▼

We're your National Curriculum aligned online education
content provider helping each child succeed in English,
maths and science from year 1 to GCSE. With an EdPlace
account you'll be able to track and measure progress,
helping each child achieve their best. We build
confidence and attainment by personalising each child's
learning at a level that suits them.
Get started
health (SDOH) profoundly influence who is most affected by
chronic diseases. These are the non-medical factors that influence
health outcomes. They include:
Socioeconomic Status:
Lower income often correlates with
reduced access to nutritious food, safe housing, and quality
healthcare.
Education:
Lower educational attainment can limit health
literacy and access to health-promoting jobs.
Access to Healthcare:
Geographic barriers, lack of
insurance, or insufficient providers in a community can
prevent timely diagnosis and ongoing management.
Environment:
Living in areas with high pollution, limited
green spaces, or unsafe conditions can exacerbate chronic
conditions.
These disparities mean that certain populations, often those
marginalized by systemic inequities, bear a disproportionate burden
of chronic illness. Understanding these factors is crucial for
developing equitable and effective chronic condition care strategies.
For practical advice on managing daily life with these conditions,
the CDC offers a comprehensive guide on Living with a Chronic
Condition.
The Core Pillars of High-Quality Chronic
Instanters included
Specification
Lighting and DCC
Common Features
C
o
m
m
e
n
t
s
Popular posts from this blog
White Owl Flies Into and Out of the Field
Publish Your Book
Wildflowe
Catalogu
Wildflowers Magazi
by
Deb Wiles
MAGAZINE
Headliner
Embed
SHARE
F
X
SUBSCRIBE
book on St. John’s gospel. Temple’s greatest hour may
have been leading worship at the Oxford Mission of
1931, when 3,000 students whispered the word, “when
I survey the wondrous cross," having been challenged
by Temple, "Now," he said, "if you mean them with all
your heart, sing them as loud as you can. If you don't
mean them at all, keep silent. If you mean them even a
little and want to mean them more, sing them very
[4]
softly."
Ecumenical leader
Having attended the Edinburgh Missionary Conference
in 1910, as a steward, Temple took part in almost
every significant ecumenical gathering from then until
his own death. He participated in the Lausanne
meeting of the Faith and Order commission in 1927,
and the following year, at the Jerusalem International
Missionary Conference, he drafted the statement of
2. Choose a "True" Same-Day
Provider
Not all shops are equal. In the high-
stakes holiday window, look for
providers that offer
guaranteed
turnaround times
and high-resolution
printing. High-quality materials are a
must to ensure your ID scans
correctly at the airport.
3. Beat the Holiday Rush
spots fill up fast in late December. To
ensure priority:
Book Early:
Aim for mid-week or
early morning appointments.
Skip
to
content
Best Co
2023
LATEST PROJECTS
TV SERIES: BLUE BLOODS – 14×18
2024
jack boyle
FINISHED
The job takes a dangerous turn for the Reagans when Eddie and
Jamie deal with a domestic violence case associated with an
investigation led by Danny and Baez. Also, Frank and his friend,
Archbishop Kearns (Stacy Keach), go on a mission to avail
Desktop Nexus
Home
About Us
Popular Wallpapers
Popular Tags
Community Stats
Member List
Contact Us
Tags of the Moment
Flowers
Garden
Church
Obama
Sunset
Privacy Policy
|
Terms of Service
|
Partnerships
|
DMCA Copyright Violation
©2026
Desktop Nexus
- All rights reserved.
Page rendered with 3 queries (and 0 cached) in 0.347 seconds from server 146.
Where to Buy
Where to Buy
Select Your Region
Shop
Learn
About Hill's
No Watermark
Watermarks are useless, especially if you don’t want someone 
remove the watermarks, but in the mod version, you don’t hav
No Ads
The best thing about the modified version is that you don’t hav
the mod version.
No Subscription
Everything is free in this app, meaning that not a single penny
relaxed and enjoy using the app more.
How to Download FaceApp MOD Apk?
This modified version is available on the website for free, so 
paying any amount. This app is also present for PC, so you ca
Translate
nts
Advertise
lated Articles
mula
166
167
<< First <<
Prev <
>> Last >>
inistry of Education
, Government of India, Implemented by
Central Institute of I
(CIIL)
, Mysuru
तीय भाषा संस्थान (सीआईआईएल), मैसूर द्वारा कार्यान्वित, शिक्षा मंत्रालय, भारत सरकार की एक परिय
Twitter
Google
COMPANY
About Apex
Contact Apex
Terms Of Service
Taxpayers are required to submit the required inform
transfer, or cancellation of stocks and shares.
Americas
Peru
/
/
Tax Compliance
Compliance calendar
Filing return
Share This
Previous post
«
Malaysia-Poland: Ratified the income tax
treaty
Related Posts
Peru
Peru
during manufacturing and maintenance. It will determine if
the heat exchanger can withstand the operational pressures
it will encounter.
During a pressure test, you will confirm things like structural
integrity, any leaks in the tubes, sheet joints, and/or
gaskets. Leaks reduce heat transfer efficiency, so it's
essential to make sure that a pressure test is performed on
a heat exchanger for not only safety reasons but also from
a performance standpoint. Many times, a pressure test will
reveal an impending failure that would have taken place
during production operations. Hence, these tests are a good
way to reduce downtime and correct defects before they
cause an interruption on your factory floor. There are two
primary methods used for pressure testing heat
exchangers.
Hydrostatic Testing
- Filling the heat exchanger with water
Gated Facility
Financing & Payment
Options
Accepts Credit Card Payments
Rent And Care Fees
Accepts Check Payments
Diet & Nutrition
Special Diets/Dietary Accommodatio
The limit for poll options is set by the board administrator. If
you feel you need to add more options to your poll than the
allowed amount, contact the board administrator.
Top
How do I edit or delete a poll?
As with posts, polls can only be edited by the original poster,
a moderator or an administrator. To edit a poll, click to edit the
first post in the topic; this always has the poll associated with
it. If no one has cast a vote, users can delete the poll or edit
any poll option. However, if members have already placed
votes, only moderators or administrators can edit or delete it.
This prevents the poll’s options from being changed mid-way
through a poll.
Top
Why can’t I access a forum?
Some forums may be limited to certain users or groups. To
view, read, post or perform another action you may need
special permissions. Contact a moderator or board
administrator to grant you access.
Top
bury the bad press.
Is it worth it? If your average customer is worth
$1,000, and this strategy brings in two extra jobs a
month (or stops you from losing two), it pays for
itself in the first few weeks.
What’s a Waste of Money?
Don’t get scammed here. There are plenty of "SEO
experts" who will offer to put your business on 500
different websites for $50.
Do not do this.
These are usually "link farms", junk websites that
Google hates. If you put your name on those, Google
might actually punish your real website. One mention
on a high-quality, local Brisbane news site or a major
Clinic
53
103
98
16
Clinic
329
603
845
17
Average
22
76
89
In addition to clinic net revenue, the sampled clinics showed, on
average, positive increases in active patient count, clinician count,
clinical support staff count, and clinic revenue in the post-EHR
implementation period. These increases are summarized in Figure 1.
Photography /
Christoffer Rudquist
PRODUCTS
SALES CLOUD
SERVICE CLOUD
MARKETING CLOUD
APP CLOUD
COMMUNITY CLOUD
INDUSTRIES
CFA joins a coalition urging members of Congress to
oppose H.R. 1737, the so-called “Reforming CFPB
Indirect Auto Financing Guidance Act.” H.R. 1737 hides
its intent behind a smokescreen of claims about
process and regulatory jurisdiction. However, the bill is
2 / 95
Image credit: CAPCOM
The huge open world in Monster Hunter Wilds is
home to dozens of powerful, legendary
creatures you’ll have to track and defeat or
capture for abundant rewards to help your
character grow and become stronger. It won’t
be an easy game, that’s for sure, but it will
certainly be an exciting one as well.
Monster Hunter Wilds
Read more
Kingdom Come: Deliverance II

▲

*To do:*
Reproduce the entries exactly, starting at their first line and stopping after the line with "Geographic barriers, lack of".

*Written answer:*
We're your National Curriculum aligned online education
content provider helping each child succeed in English,
maths and science from year 1 to GCSE. With an EdPlace
account you'll be able to track and measure progress,
helping each child achieve their best. We build
confidence and attainment by personalising each child's
learning at a level that suits them.
Get started
health (SDOH) profoundly influence who is most affected by
chronic diseases. These are the non-medical factors that influence
health outcomes. They include:
Socioeconomic Status:
Lower income often correlates with
reduced access to nutritious food, safe housing, and quality
healthcare.
Education:
Lower educational attainment can limit health
literacy and access to health-promoting jobs.
Access to Healthcare:
Geographic barriers, lack of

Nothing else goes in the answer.